Marijuana is now legal in California for recreational use. Are California regulators ready? The state's Controller and Chief Financial Officer doesn't quite think so.

California voters approved Proposition 64 allowing for legal recreational marijuana for adults 21 and older. Great, but what happens now?

First, it seems, an entire regulatory regime needs to be established where state agencies, law enforcement and local governments come together to figure out how to implement the measure.

As the Los Angeles Times reports, “Although the measure’s passage would immediately allow adults to possess and grow marijuana, there may not be places to legally purchase it for some time.”

Matter of fact, it’s not until January 1, 2018 that the state will begin issuing licenses for recreational retailers to begin sales.

Via the Los Angeles Times:

The issue of when people can legally buy marijuana is one that the state Legislature is expected to grapple with when it returns in January.

[Assemblyman Rob Bonta (D-Oakland)] said lawmakers will likely consider allowing existing medical dispensaries to be given temporary, interim power to sell marijuana for recreational use until the new licensing system is in place.

“We have to consider honoring the spirit of the law and making it work,” Bonta said. “If it’s legal to use but there is nowhere to buy, then I think we could consider a special, conditional, time-restrained license that could be operative for a short period of time while we bridge into the new regime that Proposition 64 envisions. That is definitely possible.”

Some in the industry would prefer to let cities and counties approve temporary licenses to sell recreational pot to avoid delays while people are allowed to possess marijuana.

“If you don’t fill that vacuum with regulated sales, then people are going to go to the black market,” [Nate Bradley, executive director of the California Cannabis Industry Association] said.

The Legislature will also have to decide whether to reconcile differences between Proposition 64’s regulation of recreational pot and the law approved last year by the Legislature for medical marijuana — or to have two different regulatory schemes.

The state is expected to create a task force to look at which rules to merge.

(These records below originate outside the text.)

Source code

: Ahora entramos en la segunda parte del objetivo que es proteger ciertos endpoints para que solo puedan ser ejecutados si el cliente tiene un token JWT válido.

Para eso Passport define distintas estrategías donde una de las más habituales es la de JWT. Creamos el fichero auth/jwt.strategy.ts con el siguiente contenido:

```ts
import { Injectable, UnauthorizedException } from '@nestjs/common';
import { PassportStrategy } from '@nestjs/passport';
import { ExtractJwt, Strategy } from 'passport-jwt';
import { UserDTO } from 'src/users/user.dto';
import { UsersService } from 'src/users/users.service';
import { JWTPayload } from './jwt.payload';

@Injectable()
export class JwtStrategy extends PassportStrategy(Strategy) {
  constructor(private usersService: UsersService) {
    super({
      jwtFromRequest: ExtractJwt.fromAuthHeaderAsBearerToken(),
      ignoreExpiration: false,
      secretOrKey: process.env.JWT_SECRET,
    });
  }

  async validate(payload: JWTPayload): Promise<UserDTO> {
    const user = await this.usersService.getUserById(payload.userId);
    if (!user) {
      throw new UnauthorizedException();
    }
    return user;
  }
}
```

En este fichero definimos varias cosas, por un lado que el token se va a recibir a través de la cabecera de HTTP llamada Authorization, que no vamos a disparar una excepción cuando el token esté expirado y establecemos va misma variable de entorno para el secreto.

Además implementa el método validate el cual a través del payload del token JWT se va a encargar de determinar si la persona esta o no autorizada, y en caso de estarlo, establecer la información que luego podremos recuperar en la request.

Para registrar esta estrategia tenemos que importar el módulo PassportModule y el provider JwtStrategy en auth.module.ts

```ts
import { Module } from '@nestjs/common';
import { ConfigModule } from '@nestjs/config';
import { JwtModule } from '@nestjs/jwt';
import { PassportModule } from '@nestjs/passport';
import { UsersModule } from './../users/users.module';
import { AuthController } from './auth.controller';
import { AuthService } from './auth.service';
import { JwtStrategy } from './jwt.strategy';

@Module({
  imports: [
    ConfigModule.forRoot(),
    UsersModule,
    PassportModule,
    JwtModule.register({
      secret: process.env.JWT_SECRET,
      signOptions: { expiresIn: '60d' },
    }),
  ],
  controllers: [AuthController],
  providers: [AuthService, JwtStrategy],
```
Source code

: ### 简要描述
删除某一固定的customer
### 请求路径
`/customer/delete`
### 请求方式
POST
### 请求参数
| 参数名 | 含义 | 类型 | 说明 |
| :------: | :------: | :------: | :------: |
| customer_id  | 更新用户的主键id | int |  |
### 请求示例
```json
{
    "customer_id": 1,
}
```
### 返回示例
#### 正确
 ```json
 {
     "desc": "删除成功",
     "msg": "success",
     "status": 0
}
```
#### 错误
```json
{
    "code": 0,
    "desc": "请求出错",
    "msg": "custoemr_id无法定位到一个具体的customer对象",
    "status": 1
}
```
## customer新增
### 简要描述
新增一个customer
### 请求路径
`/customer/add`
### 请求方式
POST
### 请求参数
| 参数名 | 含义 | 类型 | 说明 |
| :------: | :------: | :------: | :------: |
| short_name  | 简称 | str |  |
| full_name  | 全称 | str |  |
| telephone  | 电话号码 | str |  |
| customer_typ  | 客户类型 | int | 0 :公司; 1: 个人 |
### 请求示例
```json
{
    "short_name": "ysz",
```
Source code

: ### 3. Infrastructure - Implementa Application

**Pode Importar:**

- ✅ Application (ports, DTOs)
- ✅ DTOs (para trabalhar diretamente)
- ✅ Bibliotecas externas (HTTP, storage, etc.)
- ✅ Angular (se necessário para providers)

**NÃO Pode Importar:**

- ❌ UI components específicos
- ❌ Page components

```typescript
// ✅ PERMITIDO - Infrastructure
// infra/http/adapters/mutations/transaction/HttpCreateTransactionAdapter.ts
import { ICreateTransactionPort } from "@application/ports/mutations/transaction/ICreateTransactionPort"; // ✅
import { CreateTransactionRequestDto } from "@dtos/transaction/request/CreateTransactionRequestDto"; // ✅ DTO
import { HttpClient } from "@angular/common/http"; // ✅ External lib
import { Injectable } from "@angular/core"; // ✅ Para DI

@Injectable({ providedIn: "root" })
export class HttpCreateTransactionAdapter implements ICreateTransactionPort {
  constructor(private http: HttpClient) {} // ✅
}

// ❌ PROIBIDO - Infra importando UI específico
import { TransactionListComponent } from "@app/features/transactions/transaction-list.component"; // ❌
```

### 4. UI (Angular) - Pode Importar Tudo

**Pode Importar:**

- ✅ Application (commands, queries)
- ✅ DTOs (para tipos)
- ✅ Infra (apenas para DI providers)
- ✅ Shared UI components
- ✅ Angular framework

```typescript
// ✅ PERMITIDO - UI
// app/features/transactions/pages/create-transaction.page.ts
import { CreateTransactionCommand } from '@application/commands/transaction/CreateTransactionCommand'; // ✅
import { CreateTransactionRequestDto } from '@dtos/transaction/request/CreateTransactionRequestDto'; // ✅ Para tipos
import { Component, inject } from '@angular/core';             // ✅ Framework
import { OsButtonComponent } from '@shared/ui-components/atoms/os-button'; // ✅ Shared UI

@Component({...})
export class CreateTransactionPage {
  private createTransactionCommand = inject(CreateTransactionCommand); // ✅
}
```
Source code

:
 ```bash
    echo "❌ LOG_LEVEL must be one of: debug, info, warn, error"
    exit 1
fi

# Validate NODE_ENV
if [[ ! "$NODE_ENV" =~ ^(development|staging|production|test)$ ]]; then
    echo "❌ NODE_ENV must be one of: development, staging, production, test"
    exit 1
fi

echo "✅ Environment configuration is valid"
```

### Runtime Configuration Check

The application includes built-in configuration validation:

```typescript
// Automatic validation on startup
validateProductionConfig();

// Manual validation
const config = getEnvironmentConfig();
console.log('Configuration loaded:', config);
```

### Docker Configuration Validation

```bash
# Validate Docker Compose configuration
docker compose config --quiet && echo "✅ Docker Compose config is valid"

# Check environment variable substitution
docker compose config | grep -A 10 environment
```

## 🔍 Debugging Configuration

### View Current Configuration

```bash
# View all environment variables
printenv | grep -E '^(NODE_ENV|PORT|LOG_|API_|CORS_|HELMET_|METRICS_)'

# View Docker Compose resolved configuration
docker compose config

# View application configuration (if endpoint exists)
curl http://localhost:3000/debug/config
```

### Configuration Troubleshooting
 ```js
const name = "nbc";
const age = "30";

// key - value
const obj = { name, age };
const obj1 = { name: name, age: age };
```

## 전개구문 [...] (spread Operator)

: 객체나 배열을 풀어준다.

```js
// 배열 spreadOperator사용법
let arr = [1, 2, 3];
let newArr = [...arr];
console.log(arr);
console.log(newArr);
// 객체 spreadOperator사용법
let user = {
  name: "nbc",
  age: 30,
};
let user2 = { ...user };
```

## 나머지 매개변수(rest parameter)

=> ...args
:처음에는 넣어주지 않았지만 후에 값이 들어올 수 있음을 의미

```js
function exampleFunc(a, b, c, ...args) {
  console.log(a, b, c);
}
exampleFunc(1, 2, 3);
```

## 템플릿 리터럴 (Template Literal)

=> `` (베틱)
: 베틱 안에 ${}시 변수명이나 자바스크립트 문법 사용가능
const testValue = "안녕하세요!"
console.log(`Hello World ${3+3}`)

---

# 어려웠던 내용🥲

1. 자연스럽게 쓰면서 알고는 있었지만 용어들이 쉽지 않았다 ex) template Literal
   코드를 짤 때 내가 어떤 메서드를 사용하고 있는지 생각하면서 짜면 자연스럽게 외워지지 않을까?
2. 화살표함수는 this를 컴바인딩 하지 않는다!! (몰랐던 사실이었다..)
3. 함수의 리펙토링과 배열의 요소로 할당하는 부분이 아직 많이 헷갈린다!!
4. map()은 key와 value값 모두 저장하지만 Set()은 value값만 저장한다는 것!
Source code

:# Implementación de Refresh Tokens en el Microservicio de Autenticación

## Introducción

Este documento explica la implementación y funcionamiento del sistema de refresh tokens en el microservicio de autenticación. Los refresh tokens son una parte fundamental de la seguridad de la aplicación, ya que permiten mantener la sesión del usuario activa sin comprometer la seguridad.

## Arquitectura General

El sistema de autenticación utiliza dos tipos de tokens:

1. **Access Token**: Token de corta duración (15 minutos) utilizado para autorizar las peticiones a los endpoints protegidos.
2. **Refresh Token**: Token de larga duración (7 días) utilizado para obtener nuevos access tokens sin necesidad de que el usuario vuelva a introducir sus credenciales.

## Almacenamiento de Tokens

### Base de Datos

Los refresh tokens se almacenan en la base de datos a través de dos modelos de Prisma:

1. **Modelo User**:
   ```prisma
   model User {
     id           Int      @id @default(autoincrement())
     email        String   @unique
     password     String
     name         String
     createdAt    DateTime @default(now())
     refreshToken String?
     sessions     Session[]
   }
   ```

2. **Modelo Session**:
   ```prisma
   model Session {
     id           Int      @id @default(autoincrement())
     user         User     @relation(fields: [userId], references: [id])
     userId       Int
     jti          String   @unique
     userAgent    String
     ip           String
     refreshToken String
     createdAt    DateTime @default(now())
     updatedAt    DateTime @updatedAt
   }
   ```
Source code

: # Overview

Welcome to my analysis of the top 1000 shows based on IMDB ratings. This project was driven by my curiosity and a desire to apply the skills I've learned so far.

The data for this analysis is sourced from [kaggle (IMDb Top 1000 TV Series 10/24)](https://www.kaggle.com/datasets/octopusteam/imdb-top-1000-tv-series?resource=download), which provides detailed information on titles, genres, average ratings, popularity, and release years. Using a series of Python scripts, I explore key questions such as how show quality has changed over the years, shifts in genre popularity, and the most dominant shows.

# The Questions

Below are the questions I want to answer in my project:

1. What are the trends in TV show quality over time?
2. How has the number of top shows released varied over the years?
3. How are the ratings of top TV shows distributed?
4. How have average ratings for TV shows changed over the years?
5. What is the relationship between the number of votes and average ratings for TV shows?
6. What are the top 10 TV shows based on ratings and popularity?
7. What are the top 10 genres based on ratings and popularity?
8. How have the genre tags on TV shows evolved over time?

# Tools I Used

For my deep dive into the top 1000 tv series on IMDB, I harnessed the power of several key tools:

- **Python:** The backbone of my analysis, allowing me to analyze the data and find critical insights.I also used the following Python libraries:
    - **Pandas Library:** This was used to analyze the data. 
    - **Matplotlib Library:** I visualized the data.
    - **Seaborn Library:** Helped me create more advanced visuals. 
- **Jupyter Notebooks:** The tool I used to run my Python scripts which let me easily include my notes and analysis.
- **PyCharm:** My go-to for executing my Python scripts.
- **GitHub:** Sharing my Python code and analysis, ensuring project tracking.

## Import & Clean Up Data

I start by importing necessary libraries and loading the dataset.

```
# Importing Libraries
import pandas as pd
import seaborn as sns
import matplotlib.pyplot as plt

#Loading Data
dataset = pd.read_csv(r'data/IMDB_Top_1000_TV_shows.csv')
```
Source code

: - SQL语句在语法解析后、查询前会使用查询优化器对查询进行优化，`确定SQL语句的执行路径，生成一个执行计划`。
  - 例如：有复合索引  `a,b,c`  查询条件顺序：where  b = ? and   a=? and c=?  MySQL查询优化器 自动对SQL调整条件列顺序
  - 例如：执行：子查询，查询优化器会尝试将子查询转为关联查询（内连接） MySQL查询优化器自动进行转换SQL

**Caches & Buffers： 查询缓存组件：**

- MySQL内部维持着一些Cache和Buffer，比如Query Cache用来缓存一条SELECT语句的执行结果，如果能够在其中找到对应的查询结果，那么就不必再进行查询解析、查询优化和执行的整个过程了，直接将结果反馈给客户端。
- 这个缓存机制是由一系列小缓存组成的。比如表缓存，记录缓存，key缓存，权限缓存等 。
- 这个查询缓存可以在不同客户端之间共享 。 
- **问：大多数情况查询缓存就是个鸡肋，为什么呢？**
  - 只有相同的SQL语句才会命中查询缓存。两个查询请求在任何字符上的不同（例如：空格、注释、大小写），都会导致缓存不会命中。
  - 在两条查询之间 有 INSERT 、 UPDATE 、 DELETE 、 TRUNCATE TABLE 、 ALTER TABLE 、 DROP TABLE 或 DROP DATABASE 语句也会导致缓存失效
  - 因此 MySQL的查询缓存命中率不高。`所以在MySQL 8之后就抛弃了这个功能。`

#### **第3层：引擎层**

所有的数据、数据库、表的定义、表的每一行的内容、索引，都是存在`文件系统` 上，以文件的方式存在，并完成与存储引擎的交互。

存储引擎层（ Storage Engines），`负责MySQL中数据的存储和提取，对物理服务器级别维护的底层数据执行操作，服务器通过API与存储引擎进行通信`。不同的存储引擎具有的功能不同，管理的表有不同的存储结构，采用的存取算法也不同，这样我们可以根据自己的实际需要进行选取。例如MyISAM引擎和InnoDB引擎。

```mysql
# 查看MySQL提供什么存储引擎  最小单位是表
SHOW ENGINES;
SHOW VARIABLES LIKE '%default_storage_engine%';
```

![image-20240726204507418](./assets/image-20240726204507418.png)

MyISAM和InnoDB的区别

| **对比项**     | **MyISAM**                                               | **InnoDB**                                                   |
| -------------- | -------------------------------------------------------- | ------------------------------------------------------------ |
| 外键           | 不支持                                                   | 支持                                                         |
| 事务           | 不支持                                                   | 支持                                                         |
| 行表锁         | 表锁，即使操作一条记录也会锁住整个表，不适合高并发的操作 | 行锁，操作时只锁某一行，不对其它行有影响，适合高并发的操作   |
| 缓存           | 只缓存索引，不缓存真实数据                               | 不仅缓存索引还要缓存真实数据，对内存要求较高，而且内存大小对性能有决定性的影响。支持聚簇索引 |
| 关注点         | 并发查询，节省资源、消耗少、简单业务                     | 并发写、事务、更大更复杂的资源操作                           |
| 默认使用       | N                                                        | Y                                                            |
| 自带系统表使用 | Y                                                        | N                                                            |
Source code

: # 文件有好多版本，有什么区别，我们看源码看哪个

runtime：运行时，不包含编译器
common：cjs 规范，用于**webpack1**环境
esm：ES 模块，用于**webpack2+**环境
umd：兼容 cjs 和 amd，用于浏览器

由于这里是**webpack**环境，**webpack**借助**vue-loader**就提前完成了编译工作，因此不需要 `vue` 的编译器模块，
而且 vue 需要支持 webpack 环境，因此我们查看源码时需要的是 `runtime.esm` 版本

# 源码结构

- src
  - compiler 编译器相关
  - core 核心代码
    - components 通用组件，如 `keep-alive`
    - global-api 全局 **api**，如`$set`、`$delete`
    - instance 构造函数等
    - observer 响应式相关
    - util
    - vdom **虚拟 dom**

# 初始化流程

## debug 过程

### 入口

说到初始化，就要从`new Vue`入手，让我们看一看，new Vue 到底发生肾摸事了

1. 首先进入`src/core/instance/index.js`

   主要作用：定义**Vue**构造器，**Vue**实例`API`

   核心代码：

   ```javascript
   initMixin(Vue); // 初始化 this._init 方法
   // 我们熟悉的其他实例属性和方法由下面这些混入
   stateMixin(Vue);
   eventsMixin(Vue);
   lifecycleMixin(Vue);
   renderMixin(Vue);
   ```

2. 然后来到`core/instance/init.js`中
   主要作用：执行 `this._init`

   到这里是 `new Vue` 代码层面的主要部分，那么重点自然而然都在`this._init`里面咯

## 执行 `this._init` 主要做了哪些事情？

If that sounds a bit confusing, it’s because it is.

As the Cannabist reported right before the election, while the expectation was that voters would approve the measure, “much of the existing cannabis industry is not prepared.”

[T]he lack of a unified industry and entrepreneurs ready to make the death-defying jump from the state’s mammothly unregulated medical pot economy to a regulated adult-use system is one of the biggest issues facing legalization’s most important warfront.

As Joshua Stewart, the politics reporter at the San Diego Union-Tribune. told the Cannabist, “It will be up to various levels of government, either the county or city or whatever’s relevant for that particular area, to decide on how they’re going to license it or possibly outright ban dispensaries and cultivation centers.”

All of which leads to comments that Betty Yee, California State Controller and the State’s Chief Financial Officer, made in September at the State of Marijuana Conference.

Listen, she cautions: It’s not so much that California’s officials can’t put in rules and laws to regulate the industry, it’s that they are not yet ready to do so.

Here are some regulatory issues she thinks we should think about as Prop 64 passes:

“You have the Department of Consumer Affairs that will be the lead agency for oversight of this adult use, cannabis industry,” she begins. “You have the Department of Public Health that will have jurisdiction over testing and manufacturing. And I will tell you right now that that department has zero bandwidth to do that. And how are they going to develop that?”

Add the Department of Food and Agriculture which will oversee all issues related to cultivation (think: pesticide, energy and water use), and Yee estimates that over a dozen California regulatory agencies will look into the cannabis industry.

Her comments, she suggests, could discomfort those entering the industry. But that’s not her intent. While regulatory issues remain “thorny”, she supports those within the industry.

“I just need to applaud all of you because I don’t know of any other industry that has essentially stepped forward to say, ‘Regulate us,’” she says. “Who does that?”

“And frankly, that’s your selling point. We want to be looked at as legitimate businesses under the guise of the law. We want to be regulated. We know what happens when we’re not regulated. We don’t want a black market. Right? So kudos to you for doing that.”

California citizens legalized recreational marijuana. Great on them but that’s just the beginning.